For instance, YouTuber Aaron Marino, a.k.a. Alpha M, is big in the men’s lifestyle space. How big? So big that even his videos that explain his brand partnerships have brand partners. Step 1. Find a brand to partner with Quality is important, when it comes to the names you work with. You probably already have a wish list of dream brands. Whether you’re aiming for the stars or building yourself up grassroots-style, make sure you perfect your brand pitch before you send it.
Also consider signing up with an influencer marketing platform. These are intermediary websites that help marketing teams find appropriate influencers to work with. FameBit was one of the first to focus on YouTubers, for instance.
Step 2. Make a deal According to this recent study by influencer marketing platform Klear, YouTube videos are, on average, the most expensive type of sponsored content brands can buy from influencers. Basically, YouTube influencers are able to charge more for their videos than they would for Instagram Stories or Facebook posts, because video is just more expensive to produce.
While your rate will vary on your audience’s size, engagement and relevance to your potential partner, know your worth before you sign a contract.
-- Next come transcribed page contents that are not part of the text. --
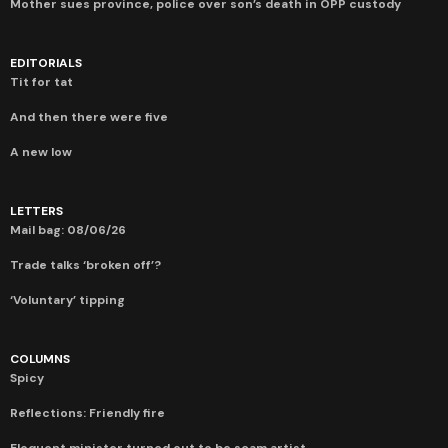
Mother sues province, police over son’s death in OPP custody
EDITORIALS
Tit for tat
And then there were five
A new low
LETTERS
Mail bag: 08/06/26
Trade talks ‘broken off’?
‘Voluntary’ tipping
COLUMNS
Spicy
Reflections: Friendly fire
Eloquent minister turned out to be scam artist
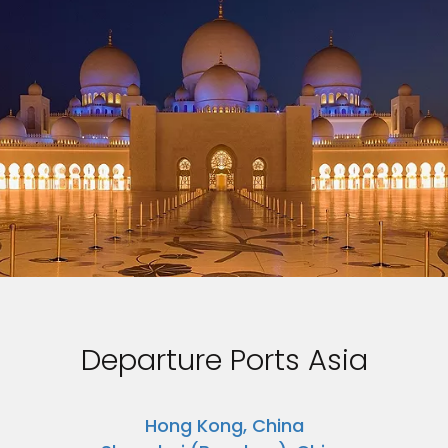
Departure Ports Asia
Hong Kong, China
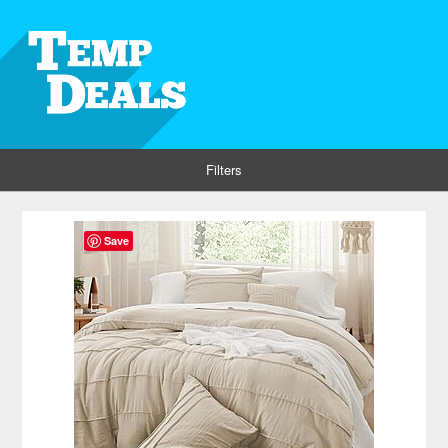
Filters
Save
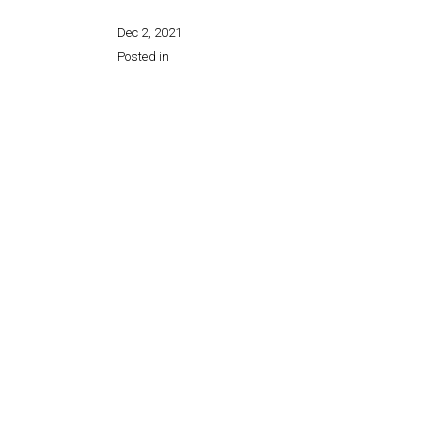
Dec 2, 2021
Posted in
Share this page:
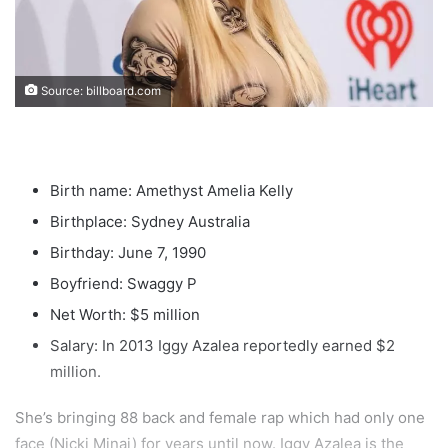
Source: billboard.com
Birth name: Amethyst Amelia Kelly
Birthplace: Sydney Australia
Birthday: June 7, 1990
Boyfriend: Swaggy P
Net Worth: $5 million
Salary: In 2013 Iggy Azalea reportedly earned $2
million.
She’s bringing 88 back and female rap which had only one
face (Nicki Minaj) for years until now. Iggy Azalea is the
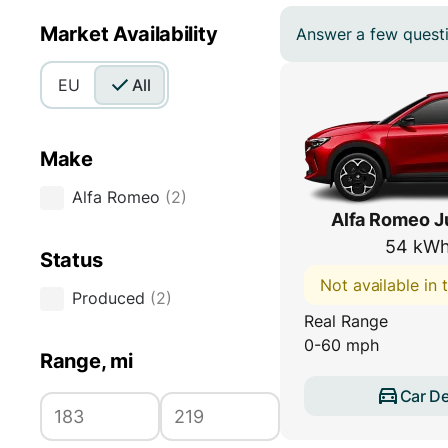
Market Availability
Answer a few questio
EU
All
Make
Alfa Romeo
(
2
)
Alfa Romeo Ju
54 kWh
Status
Not available in
Produced
(
2
)
Real Range
0-60 mph
Range, mi
Car De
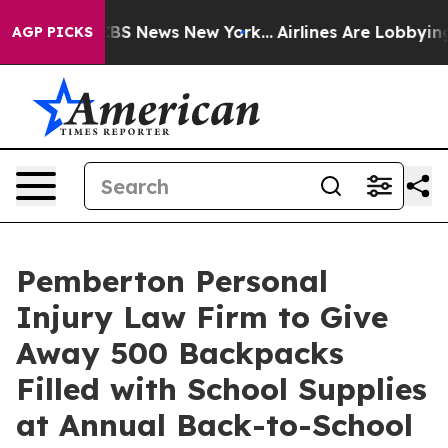
ve was CBS News New York...
Airlines Are Lobbying To C
AGP PICKS
Pemberton Personal
Injury Law Firm to Give
Away 500 Backpacks
Filled with School Supplies
at Annual Back-to-School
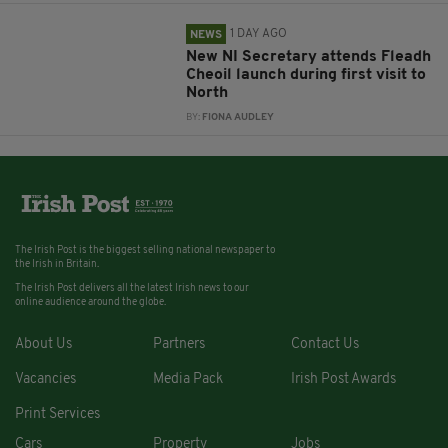
1 DAY AGO
NEWS
New NI Secretary attends Fleadh
Cheoil launch during first visit to
North
BY:
FIONA AUDLEY
The Irish Post is the biggest selling national newspaper to
the Irish in Britain.
The Irish Post delivers all the latest Irish news to our
online audience around the globe.
About Us
Partners
Contact Us
Vacancies
Media Pack
Irish Post Awards
Print Services
Cars
Property
Jobs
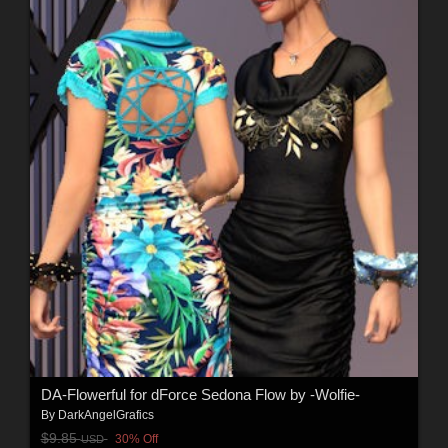
DA-Flowerful for dForce Sedona Flow by -Wolfie-
By
DarkAngelGrafics
$9.85
30% Off
USD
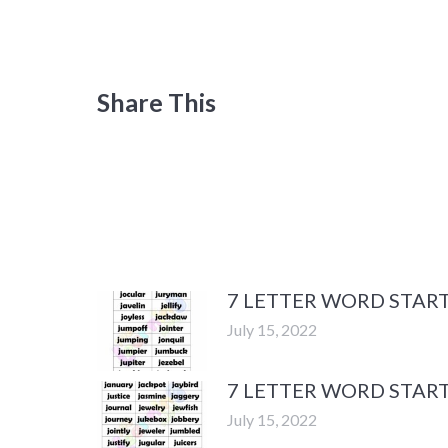
Share This
7 LETTER WORD START
July 15, 2022
7 LETTER WORD START
July 15, 2022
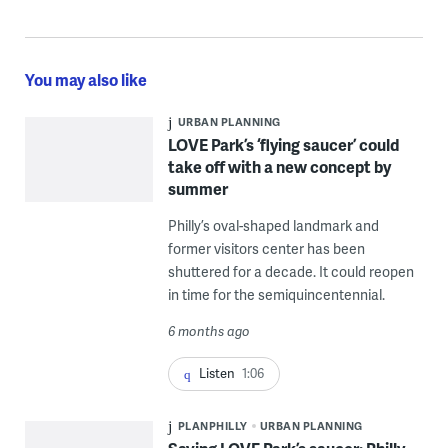
You may also like
URBAN PLANNING
LOVE Park’s ‘flying saucer’ could
take off with a new concept by
summer
Philly’s oval-shaped landmark and
former visitors center has been
shuttered for a decade. It could reopen
in time for the semiquincentennial.
6 months ago
Listen
1:06
PLANPHILLY
URBAN PLANNING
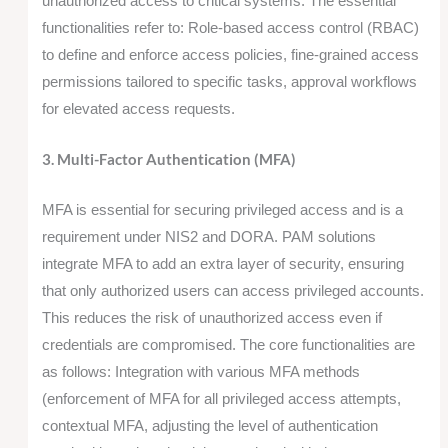
unauthorized access to critical systems. The essential
functionalities refer to: Role-based access control (RBAC)
to define and enforce access policies, fine-grained access
permissions tailored to specific tasks, approval workflows
for elevated access requests.
3. Multi-Factor Authentication (MFA)
MFA is essential for securing privileged access and is a
requirement under NIS2 and DORA. PAM solutions
integrate MFA to add an extra layer of security, ensuring
that only authorized users can access privileged accounts.
This reduces the risk of unauthorized access even if
credentials are compromised. The core functionalities are
as follows: Integration with various MFA methods
(enforcement of MFA for all privileged access attempts,
contextual MFA, adjusting the level of authentication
Step 3. Be transparent about your #sponcon #ad Sponsored content is advertising. That means you need to make sure you’re in step with Google’s Ad policies. The FTC (U.S.) and ASA (U.K.) both have guidelines of which you should be aware, too, if you’re American or British.
Transparency is good for your legal health, but also for your relationship with your audience. YouTube has a visible disclosure feature to help you make sure your audience is aware that you’re advertising to them.